I'd like first to clarify one point: there is no break condition in for-comprehensions. They are not loops like C's (or Java's) for.
What an if in a for-comprehension means is a guard. For instance, let's say I do this:
for {i <- 1 to 10
j <- 1 to 10
if i != j
} yield (i, j)
The loop isn't "stopped" when the condition is false. It simply skips the iterations for which that condition is false, and proceed with the true ones. Here is another example:
for {i <- 1 to 10
j <- 1 to 10
if i % 2 != 0
} yield (i, j)
You said you don't have side-effects, so I can skip a whole chapter about side effects and guards on for-comprehensions. On the other hand, reading a blog post I made recently on Strict Ranges is not a bad idea.
So... give up on break conditions. They can be made to work, but they are not functional. Try to rephrase the problem in a more functional way, and the need for a break condition will be replaced by something else.
Next, Oxbow is correct in that (s -> (p,c) => isn't allowed because there is no extractor defined on an object called ->, but, alas, even (a :: b) => would not be allowed, because there is no pattern matching going on in functional literal parameter declaration. You must simply state the parameters on the left side of =>, without doing any kind of decomposition. You may, however, do this:
if ( extension.exists( t => val (s, (p,c)) = t; this.isGoal( s ) ) )
Note that I replaced -> with ,. This works because a -> b is a syntactic sugar for (a, b), which is, itself, a syntactic sugar for Tuple2(a, b). As you don't use neither p nor c, this works too:
if ( extension.exists( t => val (s, _) = t; this.isGoal( s ) ) )

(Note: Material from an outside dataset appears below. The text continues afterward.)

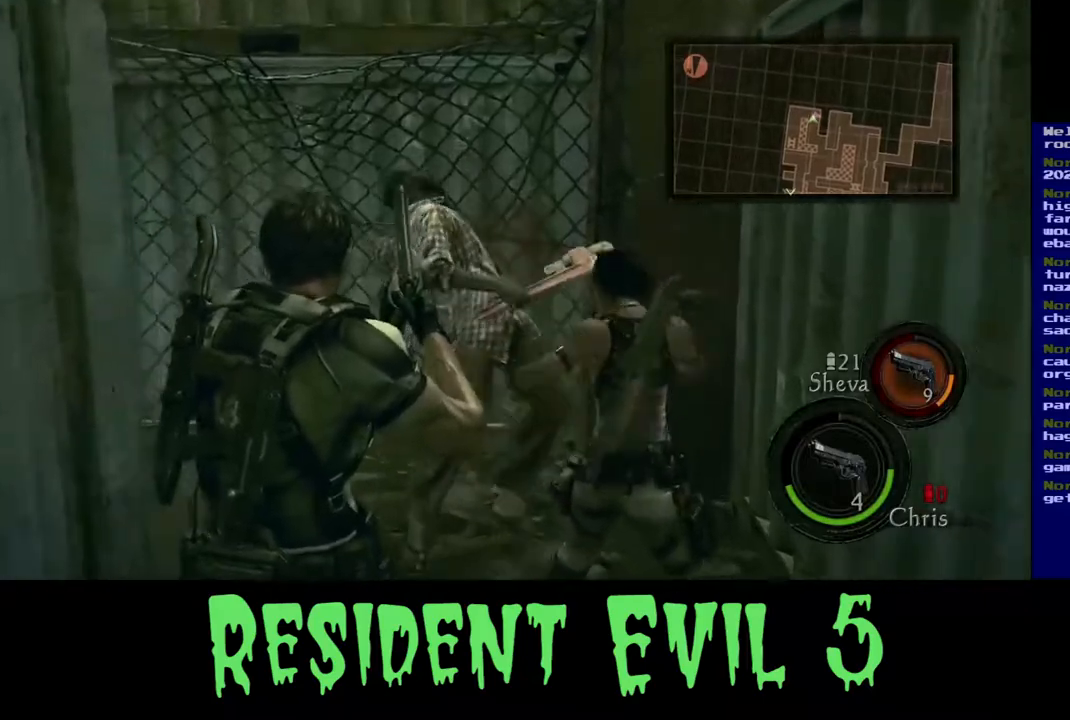
{"dt_ms": 500, "buttons": [], "left_stick": "center", "right_stick": "center", "events": [[167, "right_stick", "center"], [317, "X", "down"], [433, "X", "up"], [467, "left_stick", "center"]]}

Finally, your recursive code is perfectly fine, though probably not optimized for tail-recursion. For that, you either make your method final, or you make the recursive function private to the method. Like this:
final def breadthFirstHelper
or
def breadthFirstHelper(...) {
def myRecursiveBreadthFirstHelper(...) { ... }
myRecursiveBreadthFirstHelper(...)
}
On Scala 2.8 there is an annotation called #TailRec which will tell you if the function can be made tail recursive or not. And, in fact, it seems there will be a flag to display warnings about functions that could be made tail-recursive if slightly changed, such as above.
EDIT
Regarding Oxbow's solution using case, that's a function or partial function literal. It's type will depend on what the inference requires. In that case, because that's that exists takes, a function. However, one must be careful to ensure that there will always be a match, otherwise you get an exception. For example:
scala> List(1, 'c') exists { case _: Int => true }
res0: Boolean = true
scala> List(1, 'c') exists { case _: String => true }
scala.MatchError: 1
at $anonfun$1.apply(<console>:5)
... (stack trace elided)
scala> List(1, 'c') exists { case _: String => true; case _ => false }
res3: Boolean = false
scala> ({ case _: Int => true } : PartialFunction[AnyRef,Boolean])
res5: PartialFunction[AnyRef,Boolean] = <function1>
scala> ({ case _: Int => true } : Function1[Int, Boolean])
res6: (Int) => Boolean = <function1>
EDIT 2
The solution Oxbow proposes does use pattern matching, because it is based on function literals using case statements, which do use pattern matching. When I said it was not possible, I was speaking of the syntax x => s.